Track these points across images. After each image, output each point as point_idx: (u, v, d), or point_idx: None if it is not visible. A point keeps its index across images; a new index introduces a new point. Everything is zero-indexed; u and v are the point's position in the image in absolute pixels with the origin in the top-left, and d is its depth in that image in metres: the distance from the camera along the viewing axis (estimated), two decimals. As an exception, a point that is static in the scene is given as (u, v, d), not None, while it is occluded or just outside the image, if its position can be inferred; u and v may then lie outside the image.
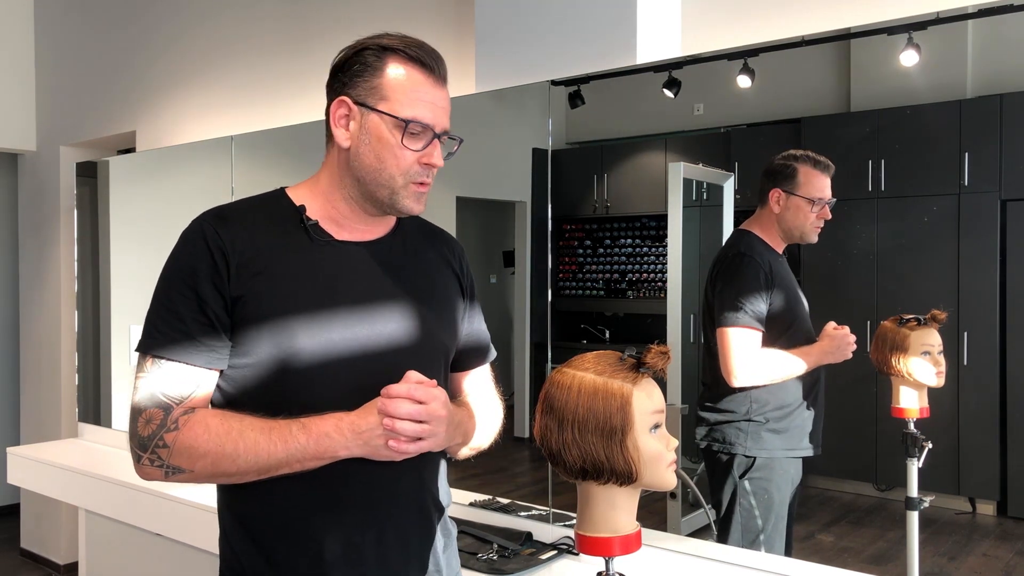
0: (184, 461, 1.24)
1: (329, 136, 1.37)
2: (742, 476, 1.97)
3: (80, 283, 4.08)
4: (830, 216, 1.90)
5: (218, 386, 1.31)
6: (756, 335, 1.92)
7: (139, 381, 1.28)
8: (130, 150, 4.17)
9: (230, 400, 1.31)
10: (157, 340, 1.27)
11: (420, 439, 1.25)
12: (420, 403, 1.23)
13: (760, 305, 1.93)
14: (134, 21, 4.04)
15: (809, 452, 1.97)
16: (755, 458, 1.97)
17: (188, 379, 1.28)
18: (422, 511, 1.41)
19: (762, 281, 1.94)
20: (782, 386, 1.95)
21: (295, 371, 1.28)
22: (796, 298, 1.97)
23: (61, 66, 4.53)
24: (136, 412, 1.27)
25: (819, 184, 1.91)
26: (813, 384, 1.95)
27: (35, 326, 4.75)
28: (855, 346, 1.86)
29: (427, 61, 1.32)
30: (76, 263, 4.10)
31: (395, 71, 1.31)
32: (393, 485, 1.35)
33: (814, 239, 1.92)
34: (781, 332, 1.93)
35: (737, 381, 1.94)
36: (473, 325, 1.53)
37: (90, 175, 4.01)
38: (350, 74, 1.33)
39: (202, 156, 3.54)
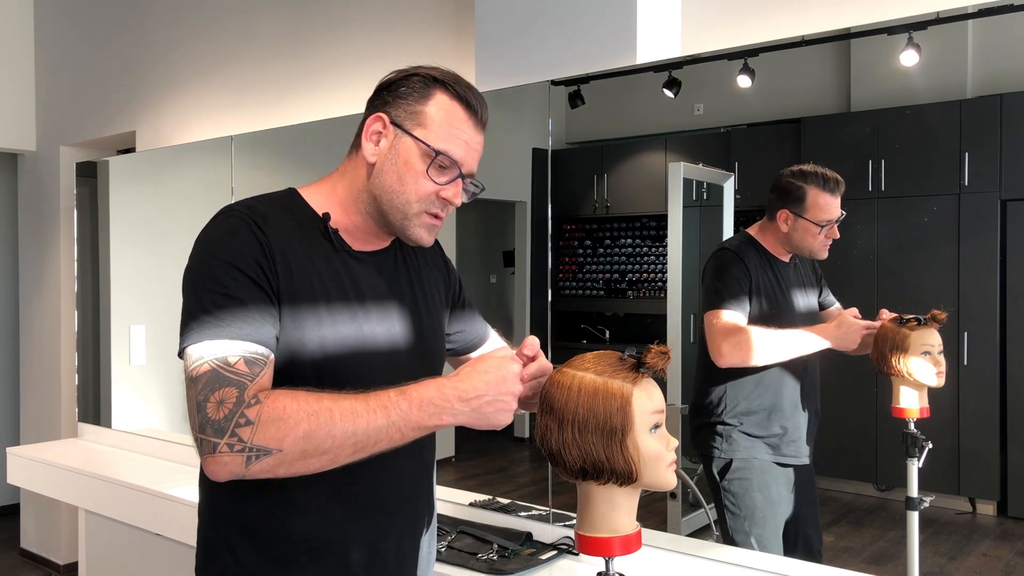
== == ==
Give back the whole listing as it stands, minus its pictures.

Track these points across images. After each image, output each point as point_idx: (u, v, d), or point_idx: None if it is not visible. A point keeps its index across images; a new index introduces a new point. Everything is zero-indexed; u and v are the point's position in the image in absolute pixels with the origin in the top-left, and d is its depth in that image in metres: the distance from the camera along the viewing axis (estimated), two decimals. As an exception, a point that is static in the scene is given as (u, v, d), not None, while it is occluded or just outside the image, if its position can be inferred; u and v may then lie outside the image.
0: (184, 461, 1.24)
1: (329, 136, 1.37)
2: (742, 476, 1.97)
3: (80, 283, 4.08)
4: (830, 216, 1.90)
5: (218, 386, 1.31)
6: (756, 335, 1.92)
7: (139, 381, 1.28)
8: (130, 150, 4.17)
9: (230, 400, 1.31)
10: (157, 340, 1.27)
11: (420, 439, 1.25)
12: (420, 403, 1.23)
13: (760, 305, 1.93)
14: (134, 21, 4.04)
15: (809, 452, 1.97)
16: (755, 458, 1.97)
17: (188, 379, 1.28)
18: (422, 511, 1.41)
19: (762, 281, 1.94)
20: (782, 386, 1.95)
21: (295, 371, 1.28)
22: (796, 298, 1.97)
23: (61, 66, 4.53)
24: (136, 412, 1.27)
25: (819, 184, 1.91)
26: (813, 384, 1.95)
27: (35, 326, 4.75)
28: (855, 346, 1.86)
29: (427, 61, 1.32)
30: (76, 263, 4.10)
31: (395, 71, 1.31)
32: (393, 485, 1.35)
33: (814, 239, 1.92)
34: (781, 332, 1.93)
35: (737, 381, 1.94)
36: (473, 325, 1.53)
37: (90, 175, 4.01)
38: (350, 74, 1.33)
39: (202, 156, 3.54)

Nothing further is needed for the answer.